Initiative Measure 1098

This measure would tax “adjusted gross income” above $200,000 (individuals) and $400,000 (joint-filers), reduce state property tax levies, reduce certain business and occupation taxes, and direct any increased revenues to education and health.

Top donors are William H. Gates, Sr., the Service Employees International Union (SEIU), and Washington Federation of State Employees.

Yes on I-1098:
No on I-1098:

Referendum Bill 52

The legislature has passed Engrossed House Bill No. 2561, concerning authorizing and funding bonds for energy efficiency projects in schools.

This bill would authorize bonds to finance construction and repair projects increasing energy efficiency in public schools and higher education buildings, and continue the sales tax on bottled water otherwise expiring in 2013.

Some 45% of school space in Washington was built or remodeled prior to 1969. R-52 requires that only projects with energy cost savings greater than the cost of the project can receive funding. All spending will be subject to audits, and must be fully publicly disclosed. Schools will use less energy and save money and children will have healthier learning environments. The legislature also passed this as a jobs bill; around 30,000 new construction jobs will be created to provide these retrofits.

Yes on R-52:
No specific web site was found which opposes R-52. However, statements in opposition are on the Secretary of State’s description of the measure.

Senate Joint Resolution 8225

The legislature has proposed a constitutional amendment concerning the limitation on state debt.

This amendment would require the state to reduce the interest accounted for in calculating the constitutional debt limit, by the amount of federal payments scheduled to be received to offset that interest.

 According to the official Explanatory Statement of this measure:

The proposed amendment would not change the constitutional debt limit. It would modify the annual calculation used to determine whether the state’s debt is within the constitutional limit. The amendment would require the state, in annually calculating the amount required for payment of interest on its general obligation debt, to subtract scheduled federal payments to be received each year in respect of bonds, notes, or other evidences of indebtedness. Under the constitution, the debt the state may issue is based in part on the total amount of the state’s annual principal and interest payments. Therefore, subtraction of federal payments to be credited against interest on the debt could affect the amount of aggregate debt that the state may incur.

No web sites were found which specifically intend to support or oppose passage of SJR 8225. However, voters may be interested in the statements for and against the Resolution, which appear on the Secretary of State’s elections web site.

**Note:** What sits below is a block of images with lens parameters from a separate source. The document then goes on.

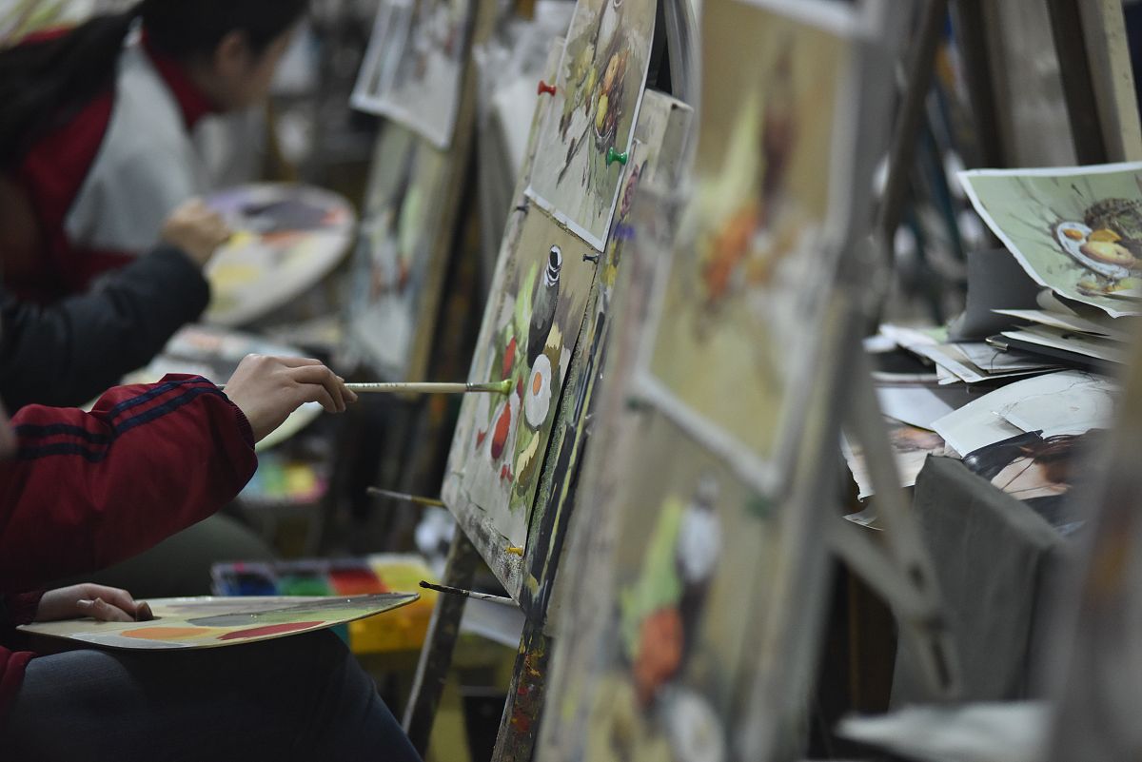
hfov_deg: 16.4
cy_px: 381
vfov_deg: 11.0
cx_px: 571
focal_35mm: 125
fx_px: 3966
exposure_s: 1/320
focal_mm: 125
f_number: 2.8
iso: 3200
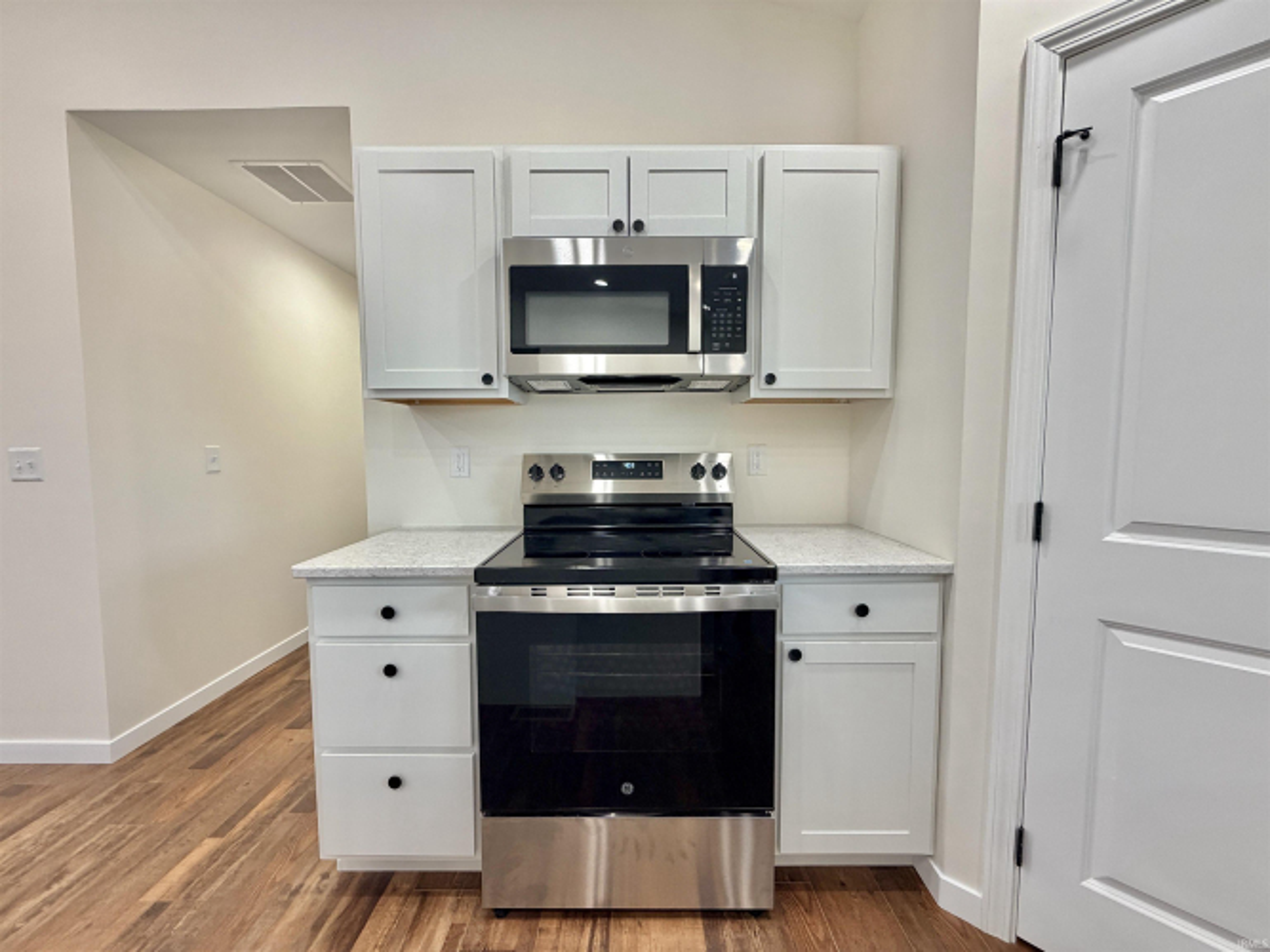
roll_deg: -0.2
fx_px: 514
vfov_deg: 85.7
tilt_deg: -4.1
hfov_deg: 102.1
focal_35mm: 14
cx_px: 635
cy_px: 476
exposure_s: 1/120
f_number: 2.2
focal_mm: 2.22
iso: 200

Engrossed Substitute House Joint Resolution 4220

The legislature has proposed a constitutional amendment on denying bail for persons charged with certain criminal offenses.

This amendment would authorize courts to deny bail for offenses punishable by the possibility of life in prison, on clear and convincing evidence of a propensity for violence that would likely endanger persons.

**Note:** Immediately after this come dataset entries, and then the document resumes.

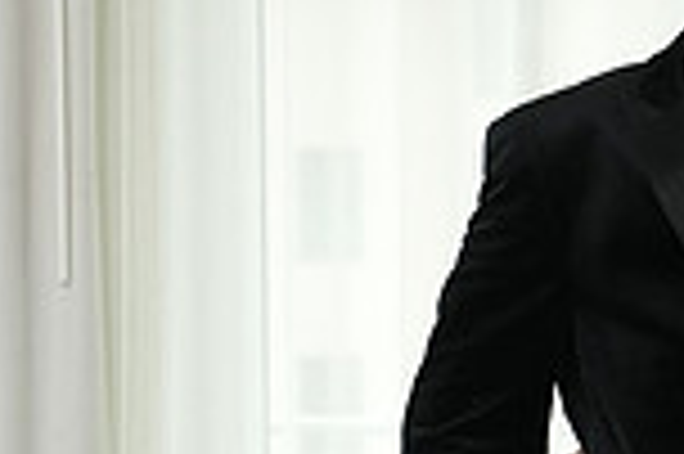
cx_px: 950
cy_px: 357
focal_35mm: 164
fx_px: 3113
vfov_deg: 8.3
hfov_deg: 12.1
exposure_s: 1/200
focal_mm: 43
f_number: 4
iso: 800
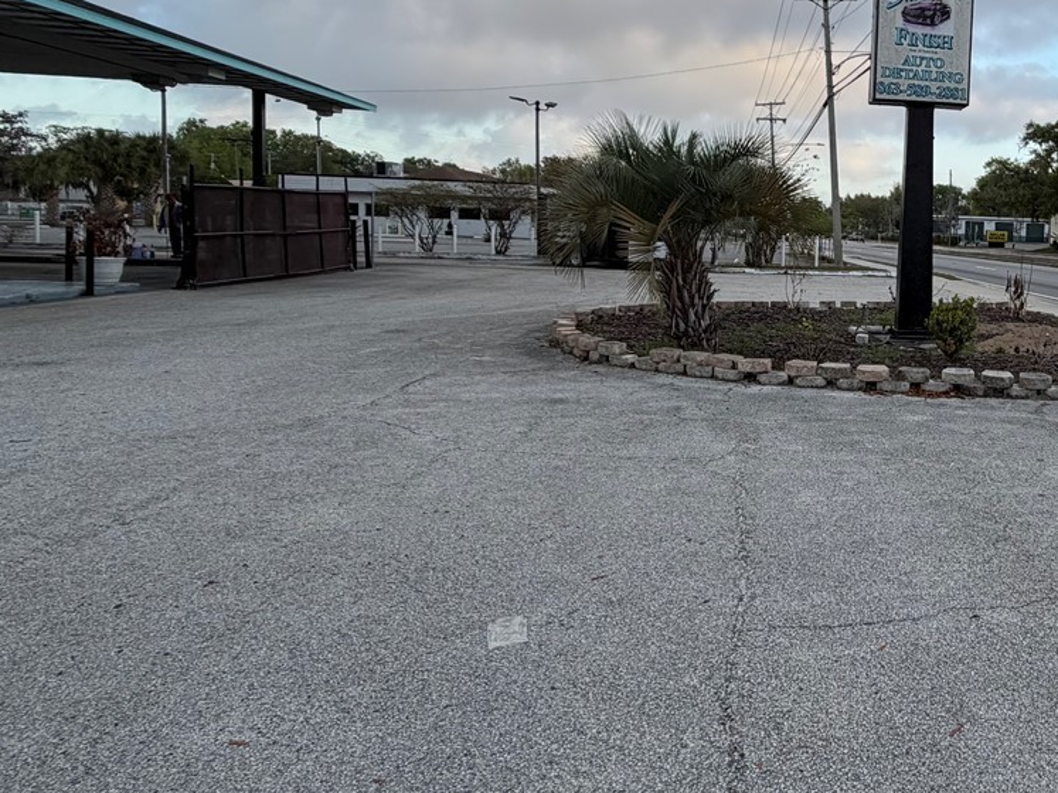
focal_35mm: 30
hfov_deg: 52.8
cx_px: 948
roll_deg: -2.7
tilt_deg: -3.2
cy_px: 276
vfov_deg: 46.2
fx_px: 917
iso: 64
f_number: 2.2
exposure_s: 1/451
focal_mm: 2.22
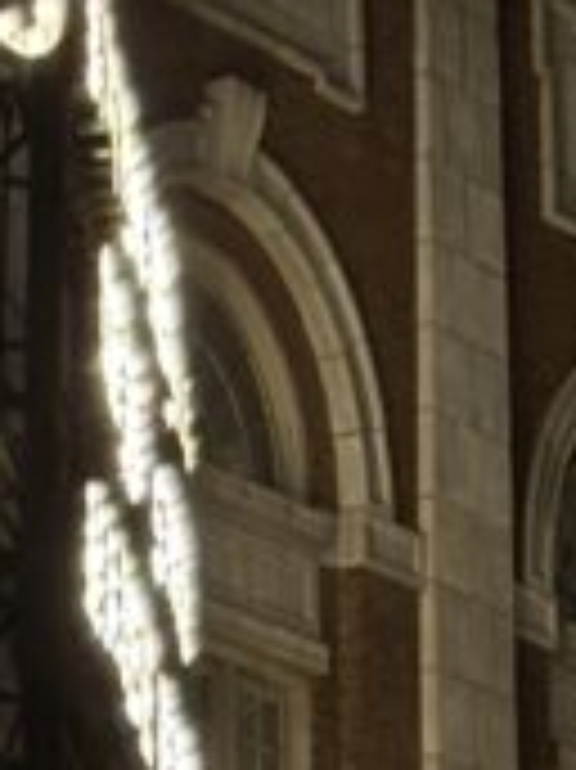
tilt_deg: +10.9
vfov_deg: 6.2
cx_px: -1120
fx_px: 6931
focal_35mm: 312
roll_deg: -1.6
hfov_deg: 4.6
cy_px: 1292
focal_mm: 5.96
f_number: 1.6
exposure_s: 1/40
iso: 160
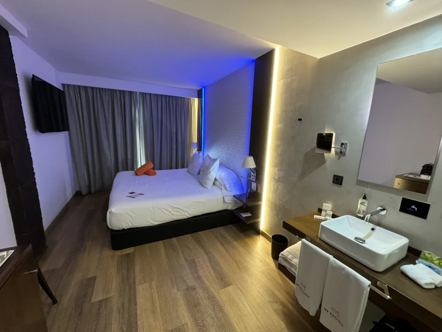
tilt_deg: -11.3
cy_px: 166
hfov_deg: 102.1
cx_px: 221
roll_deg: -1.9
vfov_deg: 85.7
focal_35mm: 14
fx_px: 179
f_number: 2.2
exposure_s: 1/54
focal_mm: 2.22
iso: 320
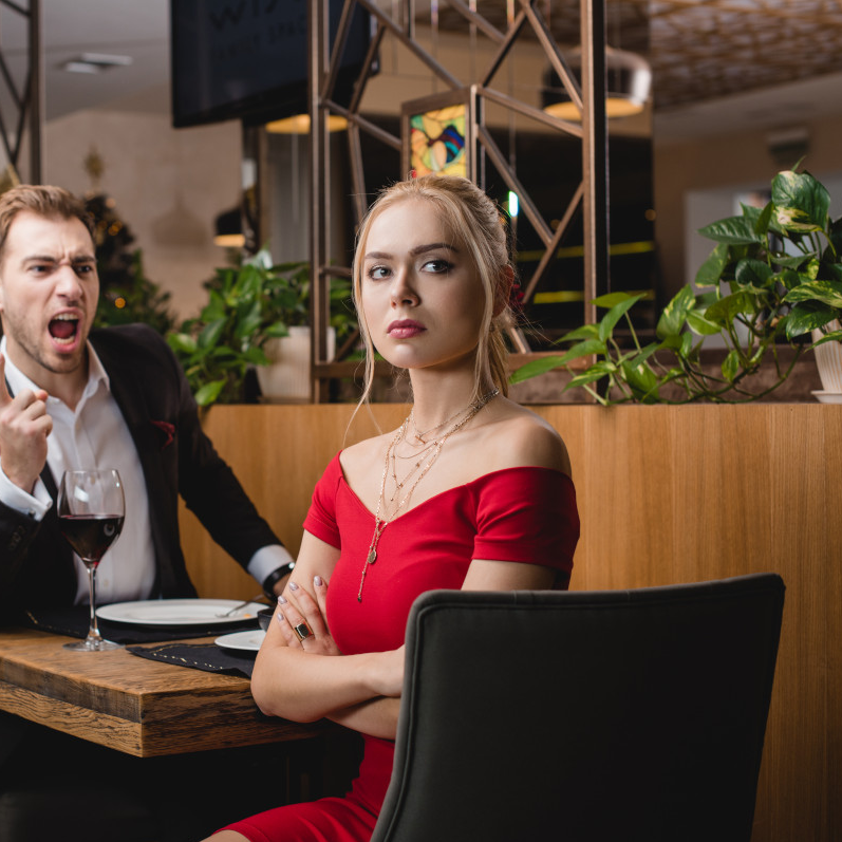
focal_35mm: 64
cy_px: 422
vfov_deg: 26.9
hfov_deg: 26.7
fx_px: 1761
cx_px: 264
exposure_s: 1/200
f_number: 3.5
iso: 125
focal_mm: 50
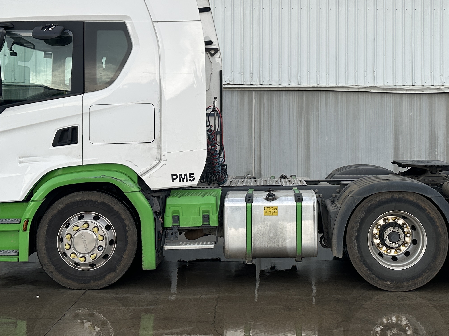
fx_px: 623
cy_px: 113
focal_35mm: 48
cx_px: 279
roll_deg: +0.2
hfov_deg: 39.4
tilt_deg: +4.1
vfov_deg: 30.1
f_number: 1.78
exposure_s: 1/864
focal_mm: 6.86
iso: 80
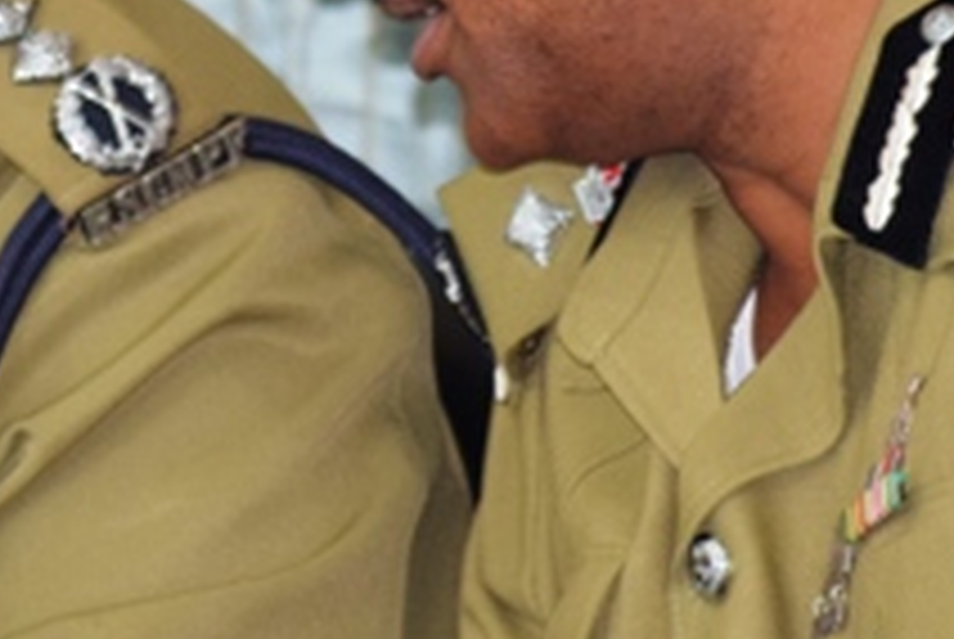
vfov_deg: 2.4
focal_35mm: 566
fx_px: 15007
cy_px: 38
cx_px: 369
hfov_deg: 3.6
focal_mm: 125
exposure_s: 1/60
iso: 900
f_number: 4.8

This measure, also known as the Remember Lakewood Constitutional Amendment, intends to give judges more leeway than they presently have to deny bail. Currently, there are limits on denying bail generally to those cases which might result in indictment on a capital offense. “The broader criteria in ESHJR 4220,” say supporters, “would only apply where a life sentence is possible and there is a clear showing that the defendant has a propensity for violence.”

Here again, voters may find the statements for and against, on the Online Voter’s Guide, to be useful.

Yes on ES HJR 4220:
No web site was found which specifically intends to oppose passage of ES HJR 4220.